> _WORK REQUEST_
Below are the records; locate each line with the word "veya" and copy it.

Top of PROVIDED RECORDS

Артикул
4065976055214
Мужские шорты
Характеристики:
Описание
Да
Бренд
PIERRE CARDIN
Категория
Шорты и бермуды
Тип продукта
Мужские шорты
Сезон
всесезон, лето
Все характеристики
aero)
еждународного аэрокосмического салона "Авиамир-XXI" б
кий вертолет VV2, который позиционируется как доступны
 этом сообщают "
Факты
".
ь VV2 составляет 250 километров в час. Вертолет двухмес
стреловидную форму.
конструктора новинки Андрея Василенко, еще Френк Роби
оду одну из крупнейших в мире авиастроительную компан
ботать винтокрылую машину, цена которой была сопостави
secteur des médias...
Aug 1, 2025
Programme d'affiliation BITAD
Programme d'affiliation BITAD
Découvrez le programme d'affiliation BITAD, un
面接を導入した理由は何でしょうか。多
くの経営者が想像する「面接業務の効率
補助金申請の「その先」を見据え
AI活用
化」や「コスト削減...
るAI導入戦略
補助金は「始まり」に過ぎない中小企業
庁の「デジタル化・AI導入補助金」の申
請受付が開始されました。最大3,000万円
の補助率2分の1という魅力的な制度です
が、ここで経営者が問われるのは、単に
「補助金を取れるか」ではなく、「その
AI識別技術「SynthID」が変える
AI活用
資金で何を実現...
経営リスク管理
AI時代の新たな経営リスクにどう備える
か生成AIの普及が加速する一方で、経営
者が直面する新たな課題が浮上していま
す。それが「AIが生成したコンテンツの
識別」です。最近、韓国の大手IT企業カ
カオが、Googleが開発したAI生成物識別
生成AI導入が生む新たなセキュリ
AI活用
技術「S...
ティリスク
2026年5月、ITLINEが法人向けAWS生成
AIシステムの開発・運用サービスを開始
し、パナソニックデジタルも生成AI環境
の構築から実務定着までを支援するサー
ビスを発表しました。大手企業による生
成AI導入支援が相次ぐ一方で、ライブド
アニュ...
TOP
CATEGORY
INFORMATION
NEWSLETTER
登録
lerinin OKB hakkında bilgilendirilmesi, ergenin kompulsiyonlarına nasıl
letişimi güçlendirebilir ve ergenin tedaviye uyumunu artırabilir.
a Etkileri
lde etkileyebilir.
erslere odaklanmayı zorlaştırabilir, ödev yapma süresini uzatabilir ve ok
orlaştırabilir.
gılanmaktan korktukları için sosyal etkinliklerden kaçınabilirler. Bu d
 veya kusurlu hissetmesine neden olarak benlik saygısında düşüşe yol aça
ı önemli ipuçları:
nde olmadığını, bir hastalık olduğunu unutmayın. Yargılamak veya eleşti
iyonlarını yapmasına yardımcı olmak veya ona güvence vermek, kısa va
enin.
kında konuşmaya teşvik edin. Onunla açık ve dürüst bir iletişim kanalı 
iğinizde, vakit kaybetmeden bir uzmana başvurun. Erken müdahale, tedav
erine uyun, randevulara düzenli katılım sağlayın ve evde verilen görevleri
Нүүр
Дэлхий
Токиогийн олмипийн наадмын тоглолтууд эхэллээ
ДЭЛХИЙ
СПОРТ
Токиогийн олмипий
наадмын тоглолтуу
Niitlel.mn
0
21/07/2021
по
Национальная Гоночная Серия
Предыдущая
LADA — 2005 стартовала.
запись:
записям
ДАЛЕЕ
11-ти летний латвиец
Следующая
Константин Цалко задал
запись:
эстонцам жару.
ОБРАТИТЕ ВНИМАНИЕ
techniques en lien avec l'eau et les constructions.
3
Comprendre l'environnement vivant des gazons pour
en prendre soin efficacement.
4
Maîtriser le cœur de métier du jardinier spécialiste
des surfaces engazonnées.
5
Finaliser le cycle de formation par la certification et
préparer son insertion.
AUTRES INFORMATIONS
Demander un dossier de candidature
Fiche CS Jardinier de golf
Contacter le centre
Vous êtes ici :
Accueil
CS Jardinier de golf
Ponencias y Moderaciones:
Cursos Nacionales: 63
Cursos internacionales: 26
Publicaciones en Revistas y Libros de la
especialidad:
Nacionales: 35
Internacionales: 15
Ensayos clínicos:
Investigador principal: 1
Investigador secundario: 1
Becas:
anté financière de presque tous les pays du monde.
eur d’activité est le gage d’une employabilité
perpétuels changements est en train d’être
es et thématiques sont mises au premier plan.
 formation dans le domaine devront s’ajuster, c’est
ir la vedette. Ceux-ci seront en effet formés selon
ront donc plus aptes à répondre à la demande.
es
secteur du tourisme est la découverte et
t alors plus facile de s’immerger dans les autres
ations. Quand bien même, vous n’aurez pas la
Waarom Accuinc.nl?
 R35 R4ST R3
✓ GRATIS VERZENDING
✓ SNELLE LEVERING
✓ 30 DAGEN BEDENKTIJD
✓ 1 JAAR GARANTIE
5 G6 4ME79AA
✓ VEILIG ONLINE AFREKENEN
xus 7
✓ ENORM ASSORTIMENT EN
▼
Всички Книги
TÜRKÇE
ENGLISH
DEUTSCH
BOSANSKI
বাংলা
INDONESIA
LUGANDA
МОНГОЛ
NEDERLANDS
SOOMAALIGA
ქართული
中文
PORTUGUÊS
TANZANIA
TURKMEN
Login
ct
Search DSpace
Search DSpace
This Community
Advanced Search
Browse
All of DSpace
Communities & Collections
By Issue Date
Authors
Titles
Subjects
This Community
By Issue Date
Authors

Bottom of PROVIDED RECORDS

> _RESULT BELOW_
 veya kusurlu hissetmesine neden olarak benlik saygısında düşüşe yol aça
nde olmadığını, bir hastalık olduğunu unutmayın. Yargılamak veya eleşti
iyonlarını yapmasına yardımcı olmak veya ona güvence vermek, kısa va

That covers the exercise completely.